§ WORK ORDER:
State the count of lines below featuring the word "Sokak", and write nothing further.

Collected data:
────────────────
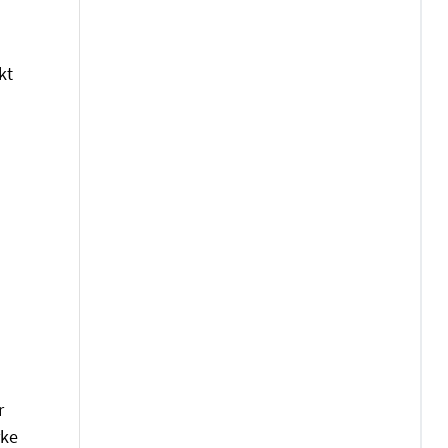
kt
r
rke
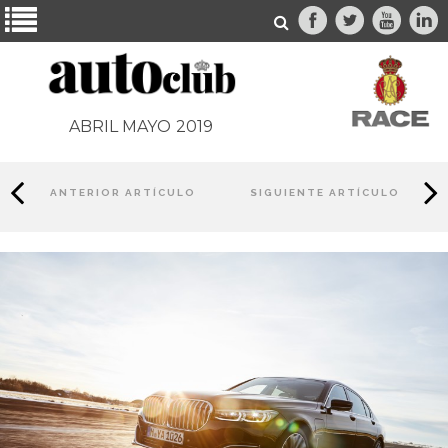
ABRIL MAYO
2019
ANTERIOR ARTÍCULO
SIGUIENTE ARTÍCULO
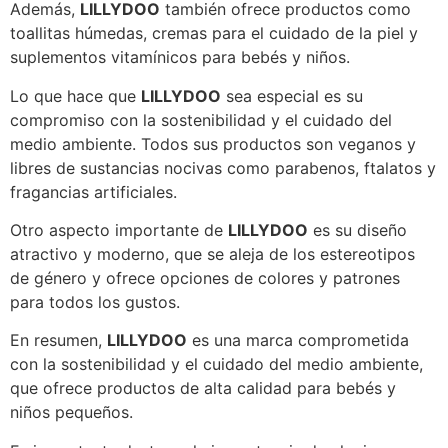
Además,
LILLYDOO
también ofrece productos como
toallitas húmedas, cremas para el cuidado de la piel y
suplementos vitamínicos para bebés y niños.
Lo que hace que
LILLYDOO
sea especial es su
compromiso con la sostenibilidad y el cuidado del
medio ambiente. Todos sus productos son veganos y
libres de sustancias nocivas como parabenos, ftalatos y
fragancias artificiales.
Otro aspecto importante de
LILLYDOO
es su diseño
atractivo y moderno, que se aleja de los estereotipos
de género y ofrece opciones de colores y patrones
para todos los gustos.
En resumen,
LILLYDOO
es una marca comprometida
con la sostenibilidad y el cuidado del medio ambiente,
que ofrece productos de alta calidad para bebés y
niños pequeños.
────────────────
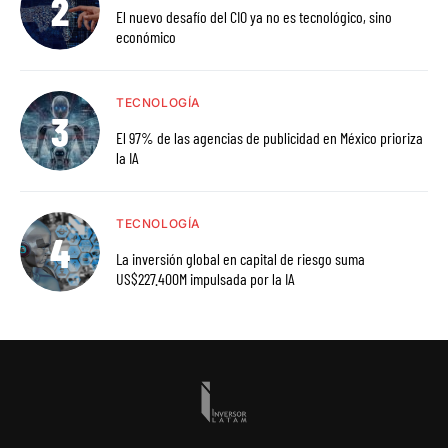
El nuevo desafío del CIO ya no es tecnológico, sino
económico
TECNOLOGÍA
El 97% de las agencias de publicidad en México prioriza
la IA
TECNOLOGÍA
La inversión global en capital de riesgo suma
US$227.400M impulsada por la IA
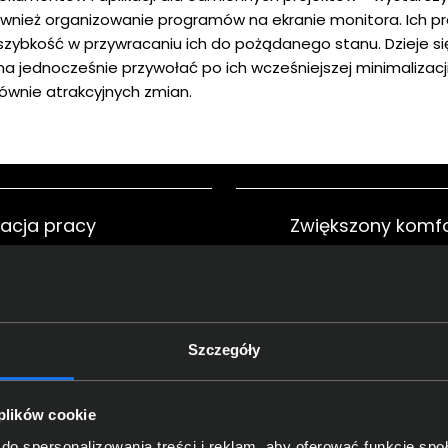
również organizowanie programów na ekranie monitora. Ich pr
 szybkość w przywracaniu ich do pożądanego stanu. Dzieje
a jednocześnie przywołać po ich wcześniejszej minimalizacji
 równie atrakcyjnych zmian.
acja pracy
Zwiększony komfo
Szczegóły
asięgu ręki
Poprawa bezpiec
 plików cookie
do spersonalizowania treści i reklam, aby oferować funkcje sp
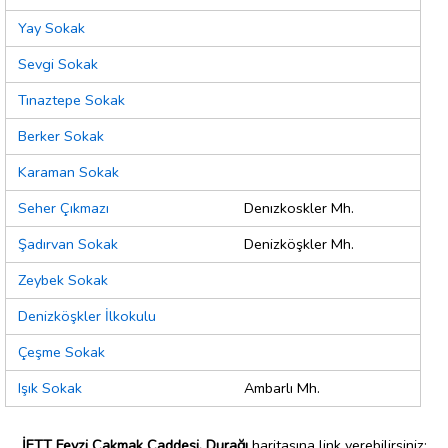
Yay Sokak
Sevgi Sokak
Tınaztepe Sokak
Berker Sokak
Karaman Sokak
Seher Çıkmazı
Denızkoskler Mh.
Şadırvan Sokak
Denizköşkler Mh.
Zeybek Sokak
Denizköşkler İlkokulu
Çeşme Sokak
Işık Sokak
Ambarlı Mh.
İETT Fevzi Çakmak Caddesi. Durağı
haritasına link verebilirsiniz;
────────────────
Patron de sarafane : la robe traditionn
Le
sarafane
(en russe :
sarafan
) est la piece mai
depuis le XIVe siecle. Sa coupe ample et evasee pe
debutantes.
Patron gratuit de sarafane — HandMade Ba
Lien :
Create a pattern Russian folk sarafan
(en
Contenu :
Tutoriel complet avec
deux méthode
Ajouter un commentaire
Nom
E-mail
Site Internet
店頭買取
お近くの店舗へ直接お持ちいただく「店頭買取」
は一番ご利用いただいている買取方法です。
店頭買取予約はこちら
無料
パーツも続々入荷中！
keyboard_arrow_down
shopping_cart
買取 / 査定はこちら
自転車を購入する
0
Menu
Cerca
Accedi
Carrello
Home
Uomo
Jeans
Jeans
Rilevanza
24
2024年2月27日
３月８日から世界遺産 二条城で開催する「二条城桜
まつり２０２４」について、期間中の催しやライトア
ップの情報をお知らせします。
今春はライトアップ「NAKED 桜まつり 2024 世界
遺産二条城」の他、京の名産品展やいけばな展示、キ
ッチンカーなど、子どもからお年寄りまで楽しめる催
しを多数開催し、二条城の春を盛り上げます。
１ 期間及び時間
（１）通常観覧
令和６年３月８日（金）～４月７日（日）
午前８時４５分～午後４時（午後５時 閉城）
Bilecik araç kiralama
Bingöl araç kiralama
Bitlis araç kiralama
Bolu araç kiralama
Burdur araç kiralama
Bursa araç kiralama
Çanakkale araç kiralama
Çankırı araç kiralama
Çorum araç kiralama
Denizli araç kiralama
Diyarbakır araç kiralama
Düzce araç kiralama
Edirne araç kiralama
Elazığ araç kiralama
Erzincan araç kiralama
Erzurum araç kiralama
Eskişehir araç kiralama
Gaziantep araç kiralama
────────────────
§ RESULT BELOW:
9